[Brief]: Write out again, exactly, the lines below starting at the one with "the PNG compression is much more optimized." and ending at the one with "# Путь обосрыша до про".
>>>
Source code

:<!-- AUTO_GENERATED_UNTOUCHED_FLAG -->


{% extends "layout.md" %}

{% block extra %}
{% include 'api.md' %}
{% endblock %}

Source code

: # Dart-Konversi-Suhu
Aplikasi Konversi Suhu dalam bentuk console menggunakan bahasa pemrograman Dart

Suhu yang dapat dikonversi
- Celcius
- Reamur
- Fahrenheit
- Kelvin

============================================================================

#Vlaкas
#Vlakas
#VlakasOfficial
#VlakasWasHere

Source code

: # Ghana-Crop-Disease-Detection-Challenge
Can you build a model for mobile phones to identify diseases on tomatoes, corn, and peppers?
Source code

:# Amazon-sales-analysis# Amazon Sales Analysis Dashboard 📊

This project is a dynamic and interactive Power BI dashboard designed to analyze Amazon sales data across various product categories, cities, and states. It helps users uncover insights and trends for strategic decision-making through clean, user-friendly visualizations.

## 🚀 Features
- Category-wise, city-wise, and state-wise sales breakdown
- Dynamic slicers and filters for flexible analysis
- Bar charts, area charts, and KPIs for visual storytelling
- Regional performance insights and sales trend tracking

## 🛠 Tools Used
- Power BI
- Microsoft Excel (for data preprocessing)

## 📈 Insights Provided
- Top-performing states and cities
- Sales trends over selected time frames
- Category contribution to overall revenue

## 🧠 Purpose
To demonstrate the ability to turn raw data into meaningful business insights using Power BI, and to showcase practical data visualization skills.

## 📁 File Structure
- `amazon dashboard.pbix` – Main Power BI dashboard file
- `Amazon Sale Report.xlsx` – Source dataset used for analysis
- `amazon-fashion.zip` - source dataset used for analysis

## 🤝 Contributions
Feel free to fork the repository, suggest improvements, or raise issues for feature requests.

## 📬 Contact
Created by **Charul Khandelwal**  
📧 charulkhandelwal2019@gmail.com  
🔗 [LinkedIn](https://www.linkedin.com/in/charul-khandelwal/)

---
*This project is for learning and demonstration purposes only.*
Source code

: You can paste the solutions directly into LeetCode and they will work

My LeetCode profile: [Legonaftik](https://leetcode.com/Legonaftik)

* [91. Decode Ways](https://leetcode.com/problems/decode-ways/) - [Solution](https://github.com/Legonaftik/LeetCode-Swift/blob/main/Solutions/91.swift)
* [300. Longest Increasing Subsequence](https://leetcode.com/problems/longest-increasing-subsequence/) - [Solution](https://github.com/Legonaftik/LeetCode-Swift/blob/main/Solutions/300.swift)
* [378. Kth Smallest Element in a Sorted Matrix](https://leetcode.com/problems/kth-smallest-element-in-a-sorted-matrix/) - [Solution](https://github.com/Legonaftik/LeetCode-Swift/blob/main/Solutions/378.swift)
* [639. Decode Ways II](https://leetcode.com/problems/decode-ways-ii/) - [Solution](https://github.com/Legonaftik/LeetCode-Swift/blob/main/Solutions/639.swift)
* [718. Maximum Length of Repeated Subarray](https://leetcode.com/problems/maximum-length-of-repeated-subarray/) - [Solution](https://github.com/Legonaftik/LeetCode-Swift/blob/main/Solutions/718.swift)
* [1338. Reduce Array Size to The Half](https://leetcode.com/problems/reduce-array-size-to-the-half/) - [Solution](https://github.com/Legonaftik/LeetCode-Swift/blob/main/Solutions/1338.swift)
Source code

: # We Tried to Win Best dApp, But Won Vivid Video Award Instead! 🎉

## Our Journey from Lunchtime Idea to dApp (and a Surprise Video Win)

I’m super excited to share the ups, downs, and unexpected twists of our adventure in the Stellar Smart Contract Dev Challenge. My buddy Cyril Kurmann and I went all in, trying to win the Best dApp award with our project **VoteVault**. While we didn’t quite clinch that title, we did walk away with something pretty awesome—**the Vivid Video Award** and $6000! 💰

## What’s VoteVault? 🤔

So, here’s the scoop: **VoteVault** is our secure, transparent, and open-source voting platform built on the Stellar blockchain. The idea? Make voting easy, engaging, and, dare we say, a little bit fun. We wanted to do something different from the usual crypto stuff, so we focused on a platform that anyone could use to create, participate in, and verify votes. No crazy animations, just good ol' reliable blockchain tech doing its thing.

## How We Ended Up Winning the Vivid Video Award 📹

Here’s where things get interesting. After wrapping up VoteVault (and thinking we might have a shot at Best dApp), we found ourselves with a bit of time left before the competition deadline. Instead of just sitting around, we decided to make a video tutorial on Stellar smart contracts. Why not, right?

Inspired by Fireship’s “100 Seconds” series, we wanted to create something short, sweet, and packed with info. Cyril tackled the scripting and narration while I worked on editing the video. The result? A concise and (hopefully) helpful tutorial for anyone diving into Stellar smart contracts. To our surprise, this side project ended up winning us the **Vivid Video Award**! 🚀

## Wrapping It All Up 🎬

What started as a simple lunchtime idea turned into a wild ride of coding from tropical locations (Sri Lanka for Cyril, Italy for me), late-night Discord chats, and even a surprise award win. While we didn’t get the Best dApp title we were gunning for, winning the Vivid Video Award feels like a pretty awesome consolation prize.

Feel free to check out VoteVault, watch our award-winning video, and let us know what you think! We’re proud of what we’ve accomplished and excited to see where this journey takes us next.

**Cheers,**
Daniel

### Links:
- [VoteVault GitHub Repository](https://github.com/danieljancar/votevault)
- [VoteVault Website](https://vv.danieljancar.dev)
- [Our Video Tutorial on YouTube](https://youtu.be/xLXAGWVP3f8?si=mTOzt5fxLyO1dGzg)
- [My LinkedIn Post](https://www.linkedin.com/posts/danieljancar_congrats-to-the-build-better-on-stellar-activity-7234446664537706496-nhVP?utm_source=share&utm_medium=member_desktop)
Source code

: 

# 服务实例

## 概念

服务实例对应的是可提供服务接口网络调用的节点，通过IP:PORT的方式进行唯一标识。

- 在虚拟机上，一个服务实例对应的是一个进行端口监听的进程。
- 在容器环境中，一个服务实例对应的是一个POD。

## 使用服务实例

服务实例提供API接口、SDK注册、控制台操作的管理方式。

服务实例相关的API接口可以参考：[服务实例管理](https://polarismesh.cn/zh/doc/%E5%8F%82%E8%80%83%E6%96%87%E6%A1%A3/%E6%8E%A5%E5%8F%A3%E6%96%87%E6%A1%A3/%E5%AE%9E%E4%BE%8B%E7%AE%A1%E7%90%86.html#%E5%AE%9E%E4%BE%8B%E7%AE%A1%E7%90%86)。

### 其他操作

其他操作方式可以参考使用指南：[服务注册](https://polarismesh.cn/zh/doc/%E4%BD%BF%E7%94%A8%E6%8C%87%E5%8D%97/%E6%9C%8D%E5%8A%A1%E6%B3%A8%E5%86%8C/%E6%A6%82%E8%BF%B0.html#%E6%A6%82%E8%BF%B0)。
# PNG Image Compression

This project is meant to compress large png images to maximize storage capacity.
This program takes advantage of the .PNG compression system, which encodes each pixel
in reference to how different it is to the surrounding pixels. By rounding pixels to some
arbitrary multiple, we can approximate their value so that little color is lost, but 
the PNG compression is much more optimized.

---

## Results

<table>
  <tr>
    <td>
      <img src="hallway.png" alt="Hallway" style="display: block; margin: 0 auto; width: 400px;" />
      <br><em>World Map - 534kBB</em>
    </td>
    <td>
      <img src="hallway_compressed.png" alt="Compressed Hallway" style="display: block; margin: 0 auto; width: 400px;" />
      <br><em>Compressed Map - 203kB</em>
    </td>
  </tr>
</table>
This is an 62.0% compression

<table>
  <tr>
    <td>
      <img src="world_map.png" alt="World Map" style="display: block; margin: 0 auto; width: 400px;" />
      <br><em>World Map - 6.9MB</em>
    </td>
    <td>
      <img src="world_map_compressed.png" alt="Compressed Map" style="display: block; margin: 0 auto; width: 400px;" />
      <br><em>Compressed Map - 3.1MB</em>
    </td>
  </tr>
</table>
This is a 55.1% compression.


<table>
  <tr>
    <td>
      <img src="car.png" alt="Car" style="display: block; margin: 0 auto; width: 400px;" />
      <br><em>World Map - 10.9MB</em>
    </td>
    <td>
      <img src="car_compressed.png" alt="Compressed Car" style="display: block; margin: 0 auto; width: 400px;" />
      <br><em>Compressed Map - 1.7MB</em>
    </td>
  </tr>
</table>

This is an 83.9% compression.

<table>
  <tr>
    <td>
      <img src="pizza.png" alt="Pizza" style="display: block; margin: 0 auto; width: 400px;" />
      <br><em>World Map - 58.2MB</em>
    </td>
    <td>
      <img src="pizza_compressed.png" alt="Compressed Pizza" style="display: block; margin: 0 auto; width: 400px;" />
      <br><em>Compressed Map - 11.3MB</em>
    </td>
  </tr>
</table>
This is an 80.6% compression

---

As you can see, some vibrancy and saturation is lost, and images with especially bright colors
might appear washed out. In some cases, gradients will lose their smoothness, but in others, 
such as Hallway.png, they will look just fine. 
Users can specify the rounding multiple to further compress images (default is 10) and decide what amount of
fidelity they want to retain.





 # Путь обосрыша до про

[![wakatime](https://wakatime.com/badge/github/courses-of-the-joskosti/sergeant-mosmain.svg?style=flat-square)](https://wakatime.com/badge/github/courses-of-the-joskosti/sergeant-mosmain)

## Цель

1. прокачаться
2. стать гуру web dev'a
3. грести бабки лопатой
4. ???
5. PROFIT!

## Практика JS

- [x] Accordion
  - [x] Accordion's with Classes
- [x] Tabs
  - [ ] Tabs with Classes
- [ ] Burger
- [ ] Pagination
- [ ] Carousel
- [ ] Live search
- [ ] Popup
<<<
[Response]:
the PNG compression is much more optimized.

---

## Results

<table>
  <tr>
    <td>
      <img src="hallway.png" alt="Hallway" style="display: block; margin: 0 auto; width: 400px;" />
      <br><em>World Map - 534kBB</em>
    </td>
    <td>
      <img src="hallway_compressed.png" alt="Compressed Hallway" style="display: block; margin: 0 auto; width: 400px;" />
      <br><em>Compressed Map - 203kB</em>
    </td>
  </tr>
</table>
This is an 62.0% compression

<table>
  <tr>
    <td>
      <img src="world_map.png" alt="World Map" style="display: block; margin: 0 auto; width: 400px;" />
      <br><em>World Map - 6.9MB</em>
    </td>
    <td>
      <img src="world_map_compressed.png" alt="Compressed Map" style="display: block; margin: 0 auto; width: 400px;" />
      <br><em>Compressed Map - 3.1MB</em>
    </td>
  </tr>
</table>
This is a 55.1% compression.


<table>
  <tr>
    <td>
      <img src="car.png" alt="Car" style="display: block; margin: 0 auto; width: 400px;" />
      <br><em>World Map - 10.9MB</em>
    </td>
    <td>
      <img src="car_compressed.png" alt="Compressed Car" style="display: block; margin: 0 auto; width: 400px;" />
      <br><em>Compressed Map - 1.7MB</em>
    </td>
  </tr>
</table>

This is an 83.9% compression.

<table>
  <tr>
    <td>
      <img src="pizza.png" alt="Pizza" style="display: block; margin: 0 auto; width: 400px;" />
      <br><em>World Map - 58.2MB</em>
    </td>
    <td>
      <img src="pizza_compressed.png" alt="Compressed Pizza" style="display: block; margin: 0 auto; width: 400px;" />
      <br><em>Compressed Map - 11.3MB</em>
    </td>
  </tr>
</table>
This is an 80.6% compression

---

As you can see, some vibrancy and saturation is lost, and images with especially bright colors
might appear washed out. In some cases, gradients will lose their smoothness, but in others, 
such as Hallway.png, they will look just fine. 
Users can specify the rounding multiple to further compress images (default is 10) and decide what amount of
fidelity they want to retain.





 # Путь обосрыша до про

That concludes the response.